Dados da Rais mostram predominância de longas jornadas e embates sobre proposta que pode alterar escala de trabalho no país.

Publicado em 24 de junho de 2026 às 14:12

Dados da Rais mostram predominância de longas jornadas e embates sobre proposta que pode alterar escala de trabalho no país.
Dados da Rais mostram predominância de longas jornadas e embates sobre proposta que pode alterar escala de trabalho no país. Crédito: Reprodução 

Nesta quarta-feira (24), dados da Relação Anual de Informações Sociais (Rais), divulgados pelo Ministério do Trabalho e Emprego (MTE), revelaram que o Brasil tem 37,11 milhões de trabalhadores com jornada acima de 41 horas semanais, considerando vínculos formais dos setores público e privado.

O levantamento, com base em informações de fevereiro deste ano, aponta que esse grupo representa 73,7% do total de trabalhadores celetistas. A jornada máxima prevista por lei é de 44 horas semanais, e esse cenário aparece no momento em que avança no Congresso a proposta de emenda à Constituição (PEC) que trata do fim da escala 6x1 e da redução da carga de trabalho.

Segundo a Rais, outros 9,24 milhões de trabalhadores atuam entre 31 e 40 horas por semana, enquanto 2,16 milhões cumprem jornadas de 21 a 30 horas. Já 1,81 milhão trabalham até 20 horas semanais.

A proposta de mudança na escala segue em discussão no Senado Federal após aprovação na Câmara dos Deputados. O ministro do Trabalho e Emprego, Luiz Marinho, afirmou acreditar que o presidente Luiz Inácio Lula da Silva deve se reunir com o presidente do Senado, Davi Alcolumbre, para tratar do andamento do texto.
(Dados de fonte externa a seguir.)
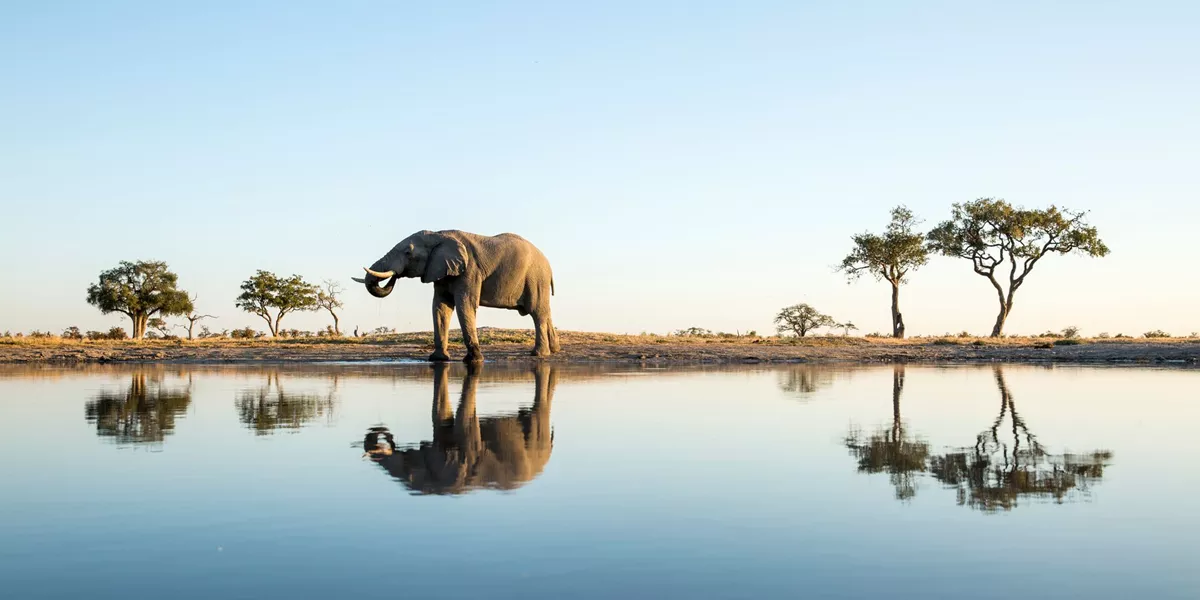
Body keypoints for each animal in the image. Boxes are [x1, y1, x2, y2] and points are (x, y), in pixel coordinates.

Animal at [352, 229, 560, 362]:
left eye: (408, 253)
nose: (395, 275)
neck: (439, 235)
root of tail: (549, 265)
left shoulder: (469, 271)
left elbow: (464, 305)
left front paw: (474, 360)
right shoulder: (440, 271)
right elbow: (440, 307)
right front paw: (438, 359)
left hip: (536, 278)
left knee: (537, 313)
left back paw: (538, 354)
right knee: (545, 312)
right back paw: (554, 350)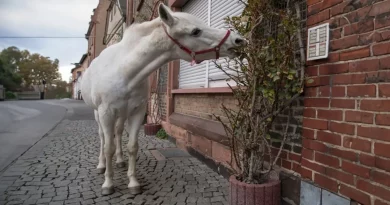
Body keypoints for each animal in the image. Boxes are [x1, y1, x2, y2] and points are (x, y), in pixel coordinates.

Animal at [80, 3, 245, 195]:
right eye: (195, 31)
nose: (238, 40)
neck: (125, 71)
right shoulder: (106, 113)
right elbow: (108, 147)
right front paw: (108, 183)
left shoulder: (137, 112)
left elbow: (132, 146)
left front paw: (133, 182)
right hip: (98, 114)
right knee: (102, 137)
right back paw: (101, 165)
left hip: (121, 114)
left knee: (119, 132)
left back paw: (120, 161)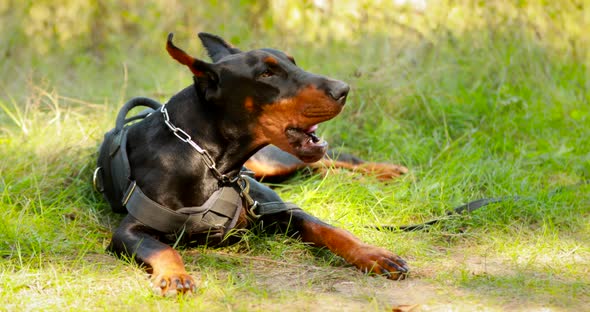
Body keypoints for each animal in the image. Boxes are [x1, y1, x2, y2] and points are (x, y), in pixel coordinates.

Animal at [99, 33, 410, 296]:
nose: (343, 89)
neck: (210, 163)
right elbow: (163, 249)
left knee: (335, 158)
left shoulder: (280, 207)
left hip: (270, 163)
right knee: (318, 166)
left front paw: (375, 254)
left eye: (293, 62)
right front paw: (175, 277)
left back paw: (388, 170)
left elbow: (331, 230)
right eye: (266, 74)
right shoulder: (130, 229)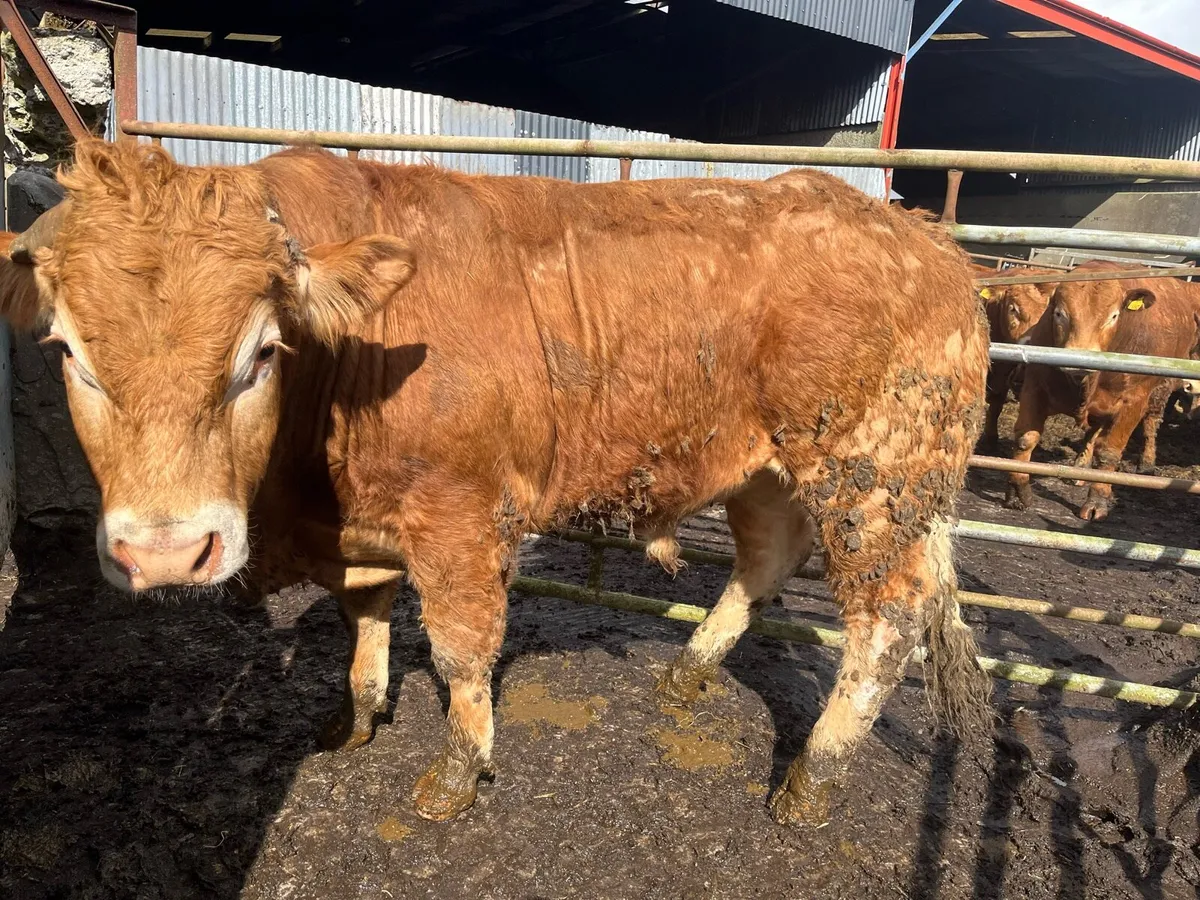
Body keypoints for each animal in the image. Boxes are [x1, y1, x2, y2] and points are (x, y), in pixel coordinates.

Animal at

O levantamento também mostra que o Brasil registrou 62,2 milhões de vínculos formais ativos em fevereiro deste ano. Em comparação com dezembro do ano anterior, houve aumento de 1,38 milhão de postos de trabalho.

Desse total, mais de 1 milhão de vagas foram abertas no setor público, com destaque para contratações temporárias, que somaram 886,9 mil vagas. O ministério explica que esse movimento costuma ocorrer em ciclos sazonais, especialmente em áreas como a educação, com demissões no fim do ano e novas contratações no início do ano letivo.

Entre os trabalhadores celetistas, sem considerar temporários e empregados domésticos, houve alta de 0,81% no estoque de empregos formais, que passou de 47,59 milhões no fim de 2025 para 47,97 milhões em fevereiro deste ano.